Saved entries
****************************************

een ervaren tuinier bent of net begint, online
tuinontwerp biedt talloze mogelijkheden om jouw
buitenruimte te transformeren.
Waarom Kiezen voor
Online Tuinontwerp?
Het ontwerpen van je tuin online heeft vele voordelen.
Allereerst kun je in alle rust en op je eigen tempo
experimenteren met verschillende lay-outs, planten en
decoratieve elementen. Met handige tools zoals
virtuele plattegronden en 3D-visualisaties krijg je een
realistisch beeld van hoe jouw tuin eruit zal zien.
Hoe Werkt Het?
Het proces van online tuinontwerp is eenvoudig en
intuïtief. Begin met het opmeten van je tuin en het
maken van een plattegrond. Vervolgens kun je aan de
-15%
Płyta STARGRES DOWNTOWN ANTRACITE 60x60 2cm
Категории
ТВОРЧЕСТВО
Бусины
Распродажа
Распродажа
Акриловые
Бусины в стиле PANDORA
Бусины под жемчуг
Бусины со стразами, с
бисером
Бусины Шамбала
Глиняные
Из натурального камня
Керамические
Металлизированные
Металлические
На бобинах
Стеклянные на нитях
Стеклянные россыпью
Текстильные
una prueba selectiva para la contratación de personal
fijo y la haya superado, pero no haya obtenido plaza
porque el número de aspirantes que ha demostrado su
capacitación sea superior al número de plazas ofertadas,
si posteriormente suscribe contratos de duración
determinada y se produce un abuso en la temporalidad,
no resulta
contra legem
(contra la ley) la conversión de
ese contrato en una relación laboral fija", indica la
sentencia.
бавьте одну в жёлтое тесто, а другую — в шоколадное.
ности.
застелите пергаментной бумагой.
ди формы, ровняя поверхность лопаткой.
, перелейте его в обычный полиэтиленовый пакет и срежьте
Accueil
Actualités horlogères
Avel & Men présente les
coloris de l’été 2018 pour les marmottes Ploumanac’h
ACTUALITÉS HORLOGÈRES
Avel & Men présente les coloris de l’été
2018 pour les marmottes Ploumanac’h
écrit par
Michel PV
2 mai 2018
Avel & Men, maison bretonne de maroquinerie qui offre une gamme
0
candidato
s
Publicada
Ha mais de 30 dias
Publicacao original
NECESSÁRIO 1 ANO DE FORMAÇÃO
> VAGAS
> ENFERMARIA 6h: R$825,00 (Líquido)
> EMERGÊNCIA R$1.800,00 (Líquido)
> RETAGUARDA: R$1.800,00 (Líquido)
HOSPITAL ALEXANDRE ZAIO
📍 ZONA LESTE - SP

****************************************

▸ **Directions**
Put the lines of the material, from its start through the line containing "si posteriormente suscribe", into a numbered list, leaving out any blank lines.

▸ **Completed exercise**
1. een ervaren tuinier bent of net begint, online
2. tuinontwerp biedt talloze mogelijkheden om jouw
3. buitenruimte te transformeren.
4. Waarom Kiezen voor
5. Online Tuinontwerp?
6. Het ontwerpen van je tuin online heeft vele voordelen.
7. Allereerst kun je in alle rust en op je eigen tempo
8. experimenteren met verschillende lay-outs, planten en
9. decoratieve elementen. Met handige tools zoals
10. virtuele plattegronden en 3D-visualisaties krijg je een
11. realistisch beeld van hoe jouw tuin eruit zal zien.
12. Hoe Werkt Het?
13. Het proces van online tuinontwerp is eenvoudig en
14. intuïtief. Begin met het opmeten van je tuin en het
15. maken van een plattegrond. Vervolgens kun je aan de
16. -15%
17. Płyta STARGRES DOWNTOWN ANTRACITE 60x60 2cm
18. Категории
19. ТВОРЧЕСТВО
20. Бусины
21. Распродажа
22. Распродажа
23. Акриловые
24. Бусины в стиле PANDORA
25. Бусины под жемчуг
26. Бусины со стразами, с
27. бисером
28. Бусины Шамбала
29. Глиняные
30. Из натурального камня
31. Керамические
32. Металлизированные
33. Металлические
34. На бобинах
35. Стеклянные на нитях
36. Стеклянные россыпью
37. Текстильные
38. una prueba selectiva para la contratación de personal
39. fijo y la haya superado, pero no haya obtenido plaza
40. porque el número de aspirantes que ha demostrado su
41. capacitación sea superior al número de plazas ofertadas,
42. si posteriormente suscribe contratos de duración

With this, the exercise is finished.